In its Watch Craftsmanship videos Apple shows off some of the workmanship that goes into manufacturing the device and the Atomic Delights blog has a deep look at the processes and the design decisions behind the company’s choice of techniques.
What Apple’s series shows is that making top end devices is capital intensive and very, very hard. It also puts lie to the idea that raising a few thousand, or even million, dollars on Kickstarter will get a luxury item to market.
Greg Koenig, the author of the Atomic Delights blog, gushes about Apple’s attention to detail and high quality manufacturing.
I see these videos and I see a process that could only have been created by a team looking to execute on a level far beyond what was necessary or what will be noticed.

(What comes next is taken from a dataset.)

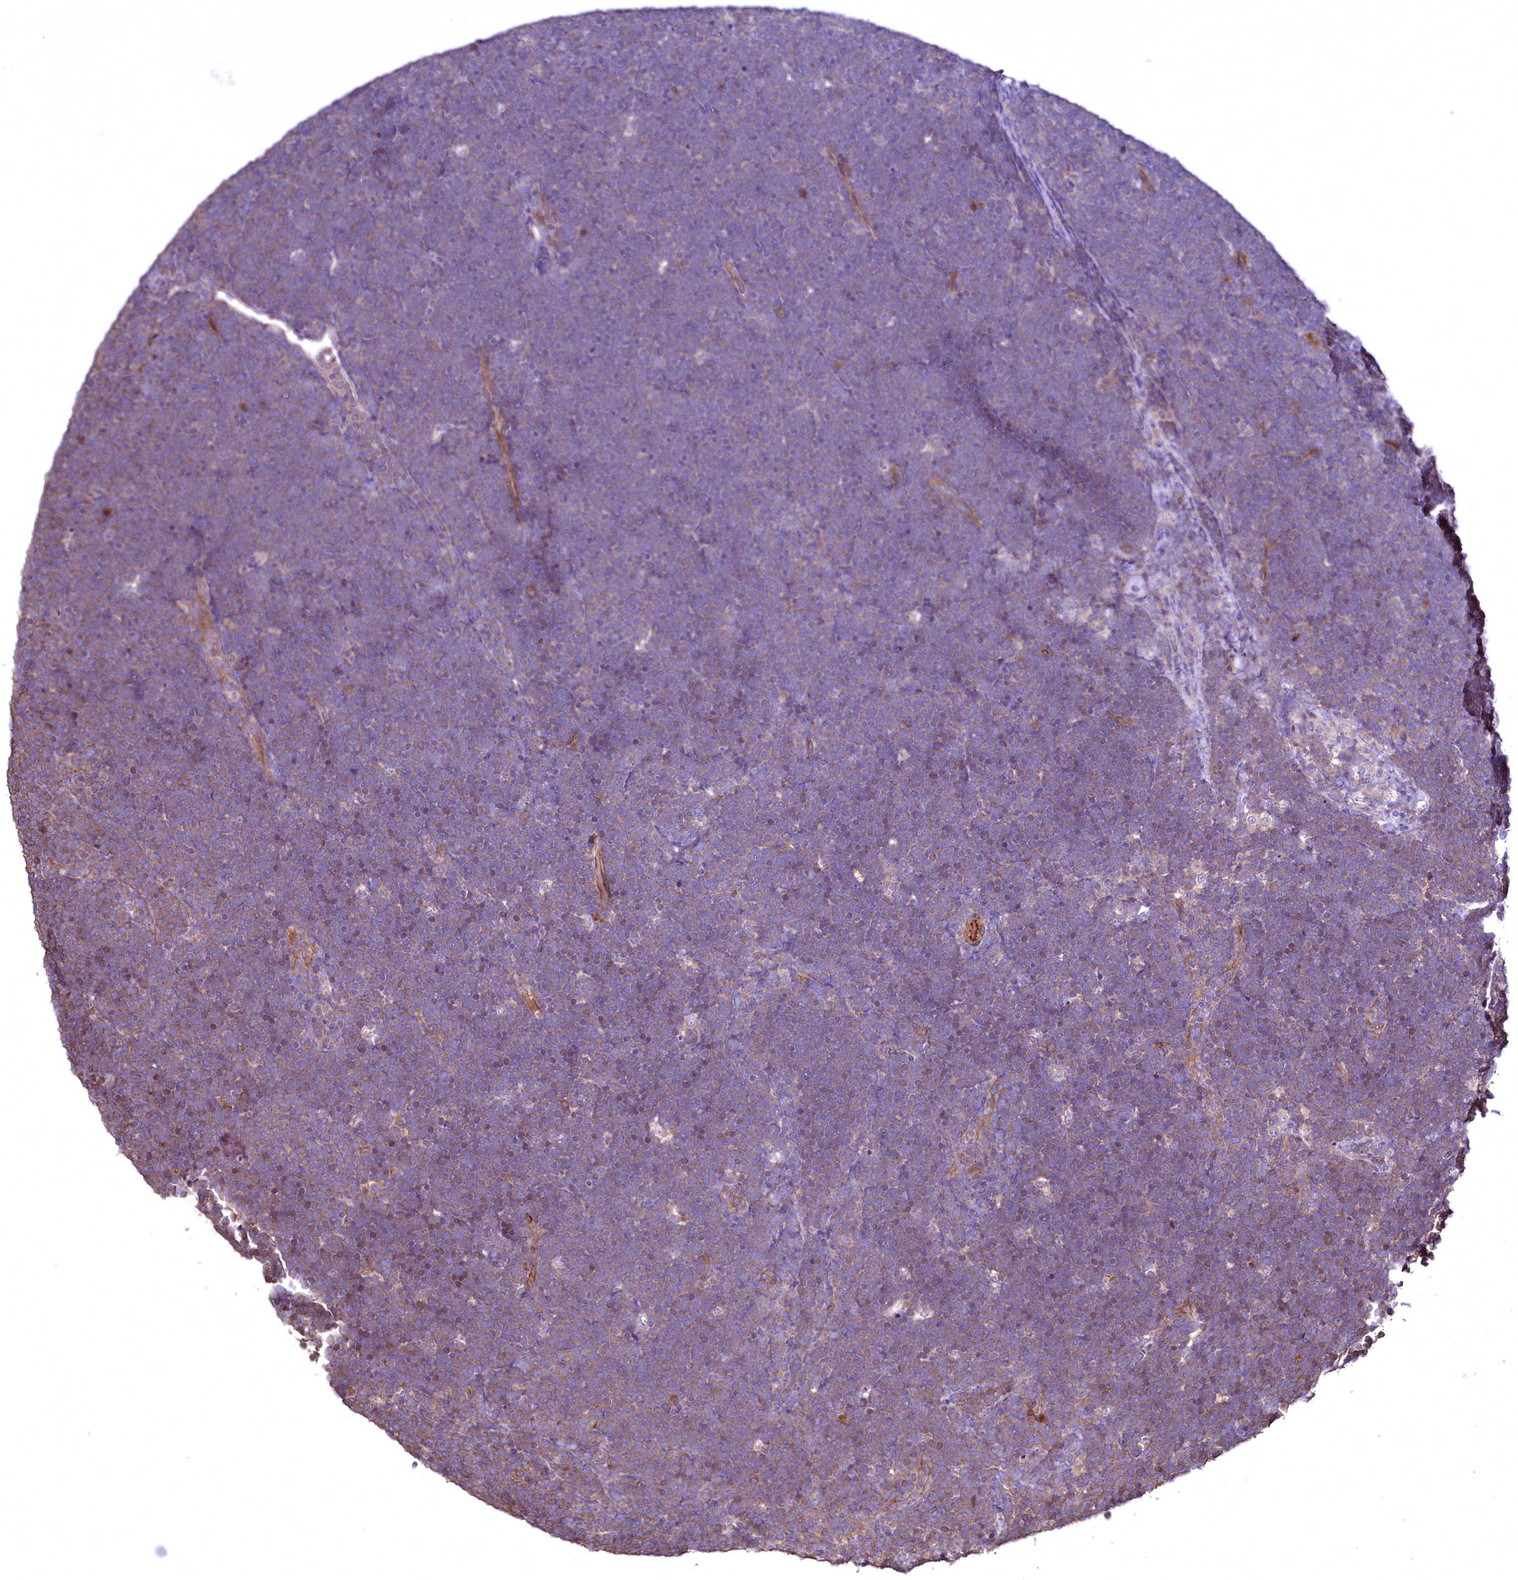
{"staining": {"intensity": "moderate", "quantity": ">75%", "location": "cytoplasmic/membranous"}, "tissue": "lymphoma", "cell_type": "Tumor cells", "image_type": "cancer", "snomed": [{"axis": "morphology", "description": "Malignant lymphoma, non-Hodgkin's type, High grade"}, {"axis": "topography", "description": "Lymph node"}], "caption": "A brown stain labels moderate cytoplasmic/membranous staining of a protein in human malignant lymphoma, non-Hodgkin's type (high-grade) tumor cells.", "gene": "TBCEL", "patient": {"sex": "male", "age": 13}}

This isn’t a supply chain; it is a ritual Apple is performing to bring themselves up to the standards necessary to compete against companies with centuries of experience.
It’s clear Apple isn’t stepping back or making any compromises in making its mark on the watch industry, even though the entire global market for timepieces is less than one quarter’s income from the iPhone.
At the other end of the market the 3D printing revolution continues with Feetz raising $3 million for its customised shoemaking operation.
While Feetz is an impressive and quirky business with great promise, it shows the rough-and-ready face of the makers’ movement and the businesses relying on 3D printing services; it’s a world away from the Apple Watch.
While both crowdfunding and 3D printing are going to have a massive effect on business and manufacturing, the truth is that other manufacturing methods are still going to be used by deep pocketed companies. Nothing is ever as simple as we think.
For business owners and managers, particularly those in manufacturing, concepts like 3D printing and crowdsourcing are worth investigating to see how they can help, rather than disrupt, existing work practices.